Book Review | The Silence of the Girls by Pat Barker

Hi,

I hope everyone is good, trying to find a sense of normality in these times of books and shelter. Come in, come in. You will enjoy this book, I swear.

The Silence of the Girls by Pat Barker

Queen Briseis has been stolen from her conquered homeland and given as a concubine to a foreign warrior. The warrior is Achilles: famed hero, loathed enemy, ruthless butcher, darkly troubled spirit. Briseis’s fate is now indivisibly entwined with his.

No one knows it yet, but there are just ten weeks to go until the Fall of Troy, the end of this long and bitter war. This is the start of The Iliad: the most famous war story ever told. The next ten weeks will be a story of male power, male ego, male violence. But what of the women? The thousands of female slaves in the soldiers’ camp – in the laundry, at the loom, laying out the dead? Briseis is one of their number – and she will be our witness to history.

Published: August 2018

Published Edition: May 2019

Publishers: Penguin

Pages: 325

Genre: Historical Fiction, Mythology

Goodreads Star Rating: 🌟🌟🌟🌟

Review

This book was a recommendation from a work collegue (Thanks Meg). She has recently been getting into reading Greek mythology novels such as Circe and A Song of Achilles, and told me to read this one. I saw the book circle around last year and I didn’t really think much of it. But once I bought it, my curiousity got the better of me.

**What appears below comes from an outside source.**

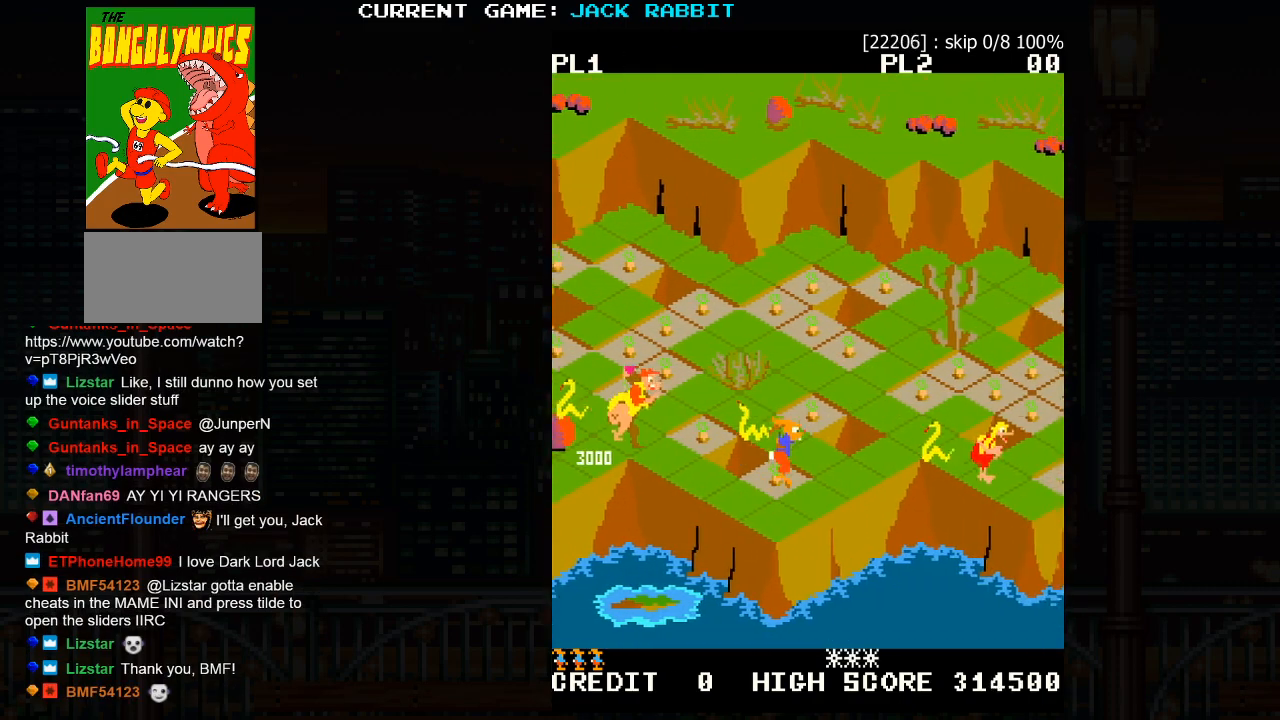
{"buttons": ["SQUARE"], "left_stick": "up-right", "events": [[150, "SQUARE", "up"], [183, "left_stick", "center"], [483, "SQUARE", "down"], [483, "left_stick", "up-right"]]}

I read A Song of Achilles last year and I really enjoyed it, so when I started to read this book I was already familiar with the story. I found looking through Brisis’s eyes to be an interesting way to interperate the story. The Women of Troy see all the Greek men to be monsters, even at the end of the first chapter you know that they call Achilles the butcher.

This book pulled me in from start to finish, it took me four days to read this book and it’s been a while since I’ve read a book that quickly. While the majority of the book is in the perspective of Brisis but you also do have a couple chapters with Achilles perspective.

I don’t know why but at one point reading the book I thought Brisis loved Achilles, while she is his prized slave, I thought she cared about him but don’t expect that. I think everytime I read a book I always look for romance but know that this book doesn’t. There is rape, assult and even bloody murder. Brisis feelings for him are completely hate, anger and towards the end of the book emptyness.

I feel that it is a really good book if you’ve already read The Illiad or know the story of the Women of Troy. If you went in without knowing anything, you would probably be confused.

I hope you are all good and taking care of yourself. We might not be out of the woods due to the virus but we will always enjoy folklore by Taylor Swift (I adore this album so much).